Rather like all tense situations the different people involved start to feud, and then you have the power struggle that begins as different factions form, and some look to make the situation about leadership. Into this arena steps Mrs. Carmody (Marcia Gay Harden) a religious zealot who believes that all occurring is due to the sins of all those in the supermarket, you will be judged she warns. Her preaching, combined with forgiveness for her exclusively with what lies in the mist elevates her to a higher plateau; effectively giving her a power base of followers. This is when the movie becomes really interesting, this is religion taken to the most dramatic extremes, as her flock grows they act and judge and jurors of those they believe have bought this unholy terror down on them. At this point my opinions of the movie really changed, I found myself angered at the weak minded nature of people, knowing that although this is just a movie I can’t help but understand that this is the sort of thing that would happen in reality. I literally found myself screaming at the screen, wishing that someone would take this woman out, in a final way of course.

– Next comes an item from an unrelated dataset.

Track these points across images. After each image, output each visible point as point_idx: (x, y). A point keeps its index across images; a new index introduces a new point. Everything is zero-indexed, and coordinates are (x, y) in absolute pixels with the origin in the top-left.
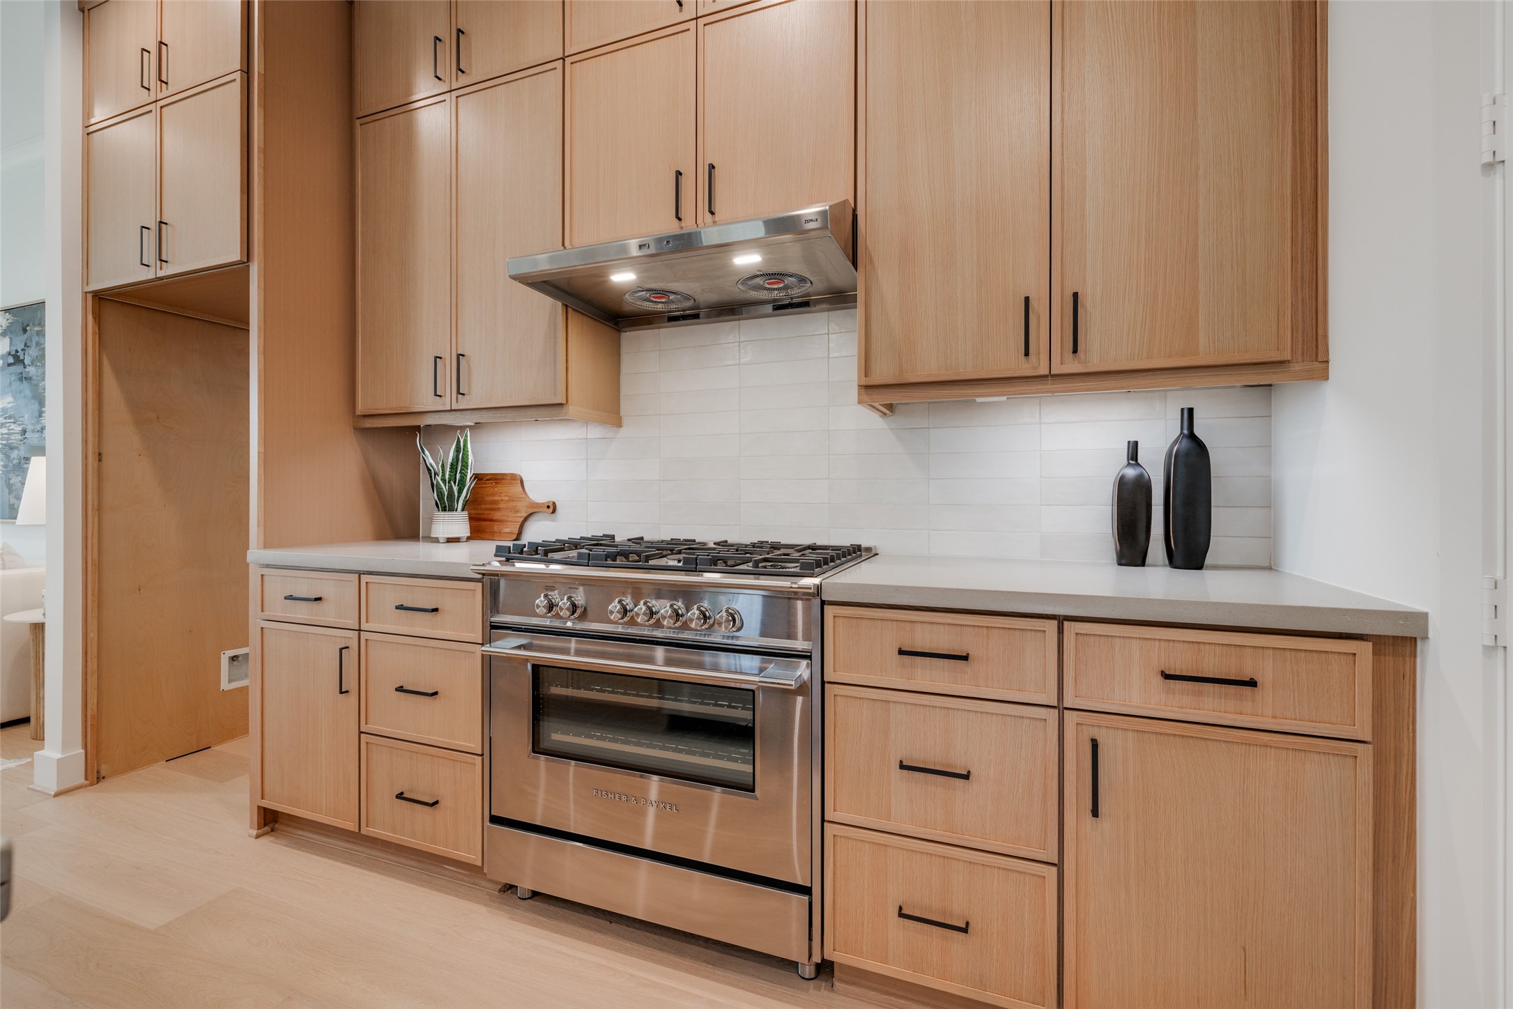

With a running time of over two hours the movie could easily fall into areas where padding occurs, The Mist offers no padding, with aftershocks to each event. No isolated incident goes ignored, with each event positive or negative having a severely negative effect on the cast’s wellbeing. Movies seldom scare me, but I could imagine people being terrified out of their wits with this movie, the sensory attacks proving too much for some to take. This is echoed by the final haunting moments of the movie, your aware at this point that this is no Hollywood movie; there are no fake ineffective happily ever after style endings, I’d go as far as to say the movie delivers the most haunting and disturbing final moments seen onscreen for a long time. But this is not isolated to the movies end, all the way through people’s lives are decided on seemingly at the flip of a coin, nobody is safe strong contenders for joint leads with Thomas Jane are illuminated, and each one is met with great sadness, characters you grow to love are struck down in the most unpleasant of ways.
The cast is effective, a variety of familiar faces from across the decades, popular actresses of the moment Laurie Holden and Reunion star Alexa Davalos, are joined by established stars William Sadler and Francis Sternhagen. Although you might not like some of the characters in particular Harden’s you cannot deny that each and every one of the cast delivers a performance to the best of their potential. Thomas Jane an actor who normally I can take or leave heads up the cast admirably as an understated lead, while initially a leader his character son steps into the background as Harden’s army forms.
Mark Isham musical score is pretty much hidden for the movies duration, but as the movie nears its conclusion he offers a massive orchestral piece with a large choir; this sums up the feeling of lost hope, as people behin to realise that there may be no escape from the horror that waits outside.
Before I close this review, I’ll again highlight this movies ending; while I saw it coming but only because I watch too many films for my own good, most of them from less conventional movie studios. The ending of this movie is tragic, final, heartbreaking, and ultimately something that will outweigh all the other strengths this movie offers.